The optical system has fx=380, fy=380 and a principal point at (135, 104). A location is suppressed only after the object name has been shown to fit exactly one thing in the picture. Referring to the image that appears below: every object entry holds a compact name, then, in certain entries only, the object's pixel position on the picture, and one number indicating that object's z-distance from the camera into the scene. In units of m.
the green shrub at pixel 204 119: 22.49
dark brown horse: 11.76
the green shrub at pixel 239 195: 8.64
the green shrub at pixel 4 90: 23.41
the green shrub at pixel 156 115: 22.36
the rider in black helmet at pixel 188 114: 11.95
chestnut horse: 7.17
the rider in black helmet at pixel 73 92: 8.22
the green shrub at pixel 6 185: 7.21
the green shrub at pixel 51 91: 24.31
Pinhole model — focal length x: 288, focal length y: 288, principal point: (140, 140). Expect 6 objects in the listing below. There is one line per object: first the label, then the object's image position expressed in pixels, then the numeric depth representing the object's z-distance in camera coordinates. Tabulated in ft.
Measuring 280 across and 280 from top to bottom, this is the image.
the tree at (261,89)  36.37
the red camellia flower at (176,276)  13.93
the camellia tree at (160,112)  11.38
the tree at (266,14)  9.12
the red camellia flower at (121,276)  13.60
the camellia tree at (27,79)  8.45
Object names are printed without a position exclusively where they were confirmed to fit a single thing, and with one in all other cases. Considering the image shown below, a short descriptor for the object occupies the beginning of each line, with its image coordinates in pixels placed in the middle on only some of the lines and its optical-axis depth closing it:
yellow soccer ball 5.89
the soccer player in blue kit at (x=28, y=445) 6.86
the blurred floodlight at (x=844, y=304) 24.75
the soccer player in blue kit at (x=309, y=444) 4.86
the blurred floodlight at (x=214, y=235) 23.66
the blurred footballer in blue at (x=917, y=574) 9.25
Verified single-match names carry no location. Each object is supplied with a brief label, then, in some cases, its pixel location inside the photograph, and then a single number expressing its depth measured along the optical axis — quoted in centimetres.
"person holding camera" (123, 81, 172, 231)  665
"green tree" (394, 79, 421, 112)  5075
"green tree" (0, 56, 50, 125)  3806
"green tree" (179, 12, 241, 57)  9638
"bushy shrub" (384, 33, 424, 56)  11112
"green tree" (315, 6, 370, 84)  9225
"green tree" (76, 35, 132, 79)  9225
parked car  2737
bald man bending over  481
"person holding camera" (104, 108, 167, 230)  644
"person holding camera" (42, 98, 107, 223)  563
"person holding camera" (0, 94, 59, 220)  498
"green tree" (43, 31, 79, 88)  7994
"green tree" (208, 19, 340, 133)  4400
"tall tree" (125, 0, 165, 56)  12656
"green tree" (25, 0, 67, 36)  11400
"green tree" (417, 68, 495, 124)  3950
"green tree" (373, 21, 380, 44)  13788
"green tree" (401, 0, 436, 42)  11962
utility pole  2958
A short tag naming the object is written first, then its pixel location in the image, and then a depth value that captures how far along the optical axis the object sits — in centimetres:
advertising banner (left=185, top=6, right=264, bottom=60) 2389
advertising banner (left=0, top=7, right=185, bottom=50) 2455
========================================
Where the string "along" appears in a line of the entries above, return that line.

* TASK RESULT
Verified single-match names carry no location. Each object is supplied with a brief label, then, in some cases, its pixel location inside the photograph, and then a single number expressing its depth measured along the optical axis — quoted in centimetres.
A short tag naming the object is written first, then its pixel location in the image, and then a depth value that captures how far along the optical axis the object sits — in centimetres:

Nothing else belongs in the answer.